After 2010, the nature of entertainment changed irrevocably, conforming to the datasphere’s dominance. New songs were written and performed by amateurs. Professional writers either created scripts for commercial cable television or went back to the day job and released work for free, while nonprofessional writers finally got to expose their rejected manuscripts to the world—which seemed as unappreciative as editors always had. Games were put together by mutual interest teams, more often than not modifying and mixing pre10 originals. Hollywood burned. With the big time over, studios diverted their dwindling resources into cable shows, soaps, and series; they didn’t even get syndication and Saturday morning reruns anymore, let alone DVD rental fees and sales.

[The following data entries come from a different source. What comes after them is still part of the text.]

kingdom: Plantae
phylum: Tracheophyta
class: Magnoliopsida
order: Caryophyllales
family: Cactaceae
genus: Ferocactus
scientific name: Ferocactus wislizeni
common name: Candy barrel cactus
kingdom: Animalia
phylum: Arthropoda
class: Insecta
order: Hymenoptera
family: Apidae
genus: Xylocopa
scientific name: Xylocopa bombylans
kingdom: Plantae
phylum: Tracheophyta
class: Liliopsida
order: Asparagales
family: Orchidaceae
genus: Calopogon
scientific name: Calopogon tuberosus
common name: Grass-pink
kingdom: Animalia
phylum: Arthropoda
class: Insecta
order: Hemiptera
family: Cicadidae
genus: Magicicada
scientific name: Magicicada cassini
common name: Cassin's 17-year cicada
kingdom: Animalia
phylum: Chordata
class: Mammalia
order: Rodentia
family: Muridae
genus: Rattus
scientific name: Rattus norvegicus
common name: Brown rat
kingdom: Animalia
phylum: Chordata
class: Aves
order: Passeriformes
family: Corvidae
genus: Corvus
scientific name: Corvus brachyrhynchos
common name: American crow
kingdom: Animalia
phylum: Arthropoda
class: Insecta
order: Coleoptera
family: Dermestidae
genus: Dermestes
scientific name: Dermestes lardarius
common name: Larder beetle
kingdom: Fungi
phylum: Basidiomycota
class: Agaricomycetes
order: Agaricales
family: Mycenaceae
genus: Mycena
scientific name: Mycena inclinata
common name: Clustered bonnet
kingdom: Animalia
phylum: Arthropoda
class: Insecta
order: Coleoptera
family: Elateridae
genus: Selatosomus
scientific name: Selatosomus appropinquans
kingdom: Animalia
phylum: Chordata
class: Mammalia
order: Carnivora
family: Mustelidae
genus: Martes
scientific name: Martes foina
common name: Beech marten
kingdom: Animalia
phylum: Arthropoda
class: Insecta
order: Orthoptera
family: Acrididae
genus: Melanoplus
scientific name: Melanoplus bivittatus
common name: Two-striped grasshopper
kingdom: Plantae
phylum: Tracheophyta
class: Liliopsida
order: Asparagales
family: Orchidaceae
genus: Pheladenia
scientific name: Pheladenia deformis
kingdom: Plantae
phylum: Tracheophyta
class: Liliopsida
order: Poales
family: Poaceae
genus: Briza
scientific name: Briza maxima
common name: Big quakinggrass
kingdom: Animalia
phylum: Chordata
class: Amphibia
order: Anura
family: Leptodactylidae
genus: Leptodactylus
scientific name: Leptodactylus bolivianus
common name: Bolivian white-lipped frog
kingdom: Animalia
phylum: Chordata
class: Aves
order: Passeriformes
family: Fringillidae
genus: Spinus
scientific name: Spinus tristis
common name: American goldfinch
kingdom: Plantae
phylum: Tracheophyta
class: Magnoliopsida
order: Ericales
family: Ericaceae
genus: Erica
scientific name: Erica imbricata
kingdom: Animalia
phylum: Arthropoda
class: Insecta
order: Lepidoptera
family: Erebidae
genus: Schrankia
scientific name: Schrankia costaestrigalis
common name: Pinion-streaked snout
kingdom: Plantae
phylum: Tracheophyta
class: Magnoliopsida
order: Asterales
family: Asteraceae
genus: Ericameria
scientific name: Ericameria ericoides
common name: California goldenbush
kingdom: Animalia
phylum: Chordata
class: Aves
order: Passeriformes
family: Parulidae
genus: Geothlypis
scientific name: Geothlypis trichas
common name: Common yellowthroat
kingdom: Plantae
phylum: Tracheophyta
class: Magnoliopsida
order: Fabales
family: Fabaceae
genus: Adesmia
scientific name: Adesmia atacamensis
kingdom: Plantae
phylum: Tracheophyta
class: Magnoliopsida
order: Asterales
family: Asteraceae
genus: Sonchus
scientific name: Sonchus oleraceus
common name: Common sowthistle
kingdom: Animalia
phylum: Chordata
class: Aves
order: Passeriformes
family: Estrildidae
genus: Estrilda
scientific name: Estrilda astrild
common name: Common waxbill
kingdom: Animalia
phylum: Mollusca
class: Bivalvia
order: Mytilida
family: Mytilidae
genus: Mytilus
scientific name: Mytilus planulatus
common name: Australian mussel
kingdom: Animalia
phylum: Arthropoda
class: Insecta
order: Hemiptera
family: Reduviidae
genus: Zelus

Everything was a one-off released globally, sponsored by commercials and product placement.
It was a heritage Tim had never considered in any detail. Then a couple of years back he’d watched
Dark Sister
, the adaptation of one of Graham’s novels. The pre10 film was spooky and surprisingly suspenseful, and he’d made the error of telling Graham he quite liked it. The novelist’s response wasn’t what he expected. Graham held his hand out and said: “That’ll be five euros, please.”
“What?” a perplexed Tim asked. He wanted to laugh, but Graham looked fearsomely serious.
“Five euros. I think that’s a reasonable fee, don’t you?”
“For what?”
“I wrote the book. I even wrote some of the screenplay. Don’t I deserve to be paid for my time and my craft?”
“But it’s in the datasphere. It has been for decades.”
“I didn’t put it there.”
Tim wasn’t sure what to say; he even felt slightly guilty. After all, he’d once complained to Dad about not raking in royalties from crystal memories. But that was different, he told himself: crystal memories were physical,
Dark Sister
was data, pure binary information.
“Fear not, Tim,” Graham said. “It’s an old war now, and we were beaten. Lost causes are the worst kind to fight. I just enjoy a bit of agitation now and then. At my age there’s not much fun left in life.”
Tim didn’t believe that at all.
“D
O YOU WANT A DRINK
, Tim?” Alison asked.
“No thanks.” Tim held his helmet up. “I’m on my e-trike.”
“Good man, Tim,” Graham said. “Don’t touch drink, and don’t smoke, either.” He pulled an undutied Cuban cigarette out and lit up.
“Are you coming to Brussels on Tuesday?” Tim asked. “You haven’t answered any of Lucy Duke’s txts about it.”
“I certainly haven’t. Arrogant little woman. Did you see any of them?”
“Er, no.”
“Someone should teach her to say
please
.”
“Yeah, I know what you mean. So are you coming?”
Alison sighed, and swirled the ice cubes around in her glass. “No, Tim, I’m not. I’m sorry, I don’t think I can cope with that damn circus.” She gave him a long glance. “You do realize it’ll be a circus, don’t you? Those wretched politicians will hijack every news stream to make capital from this.”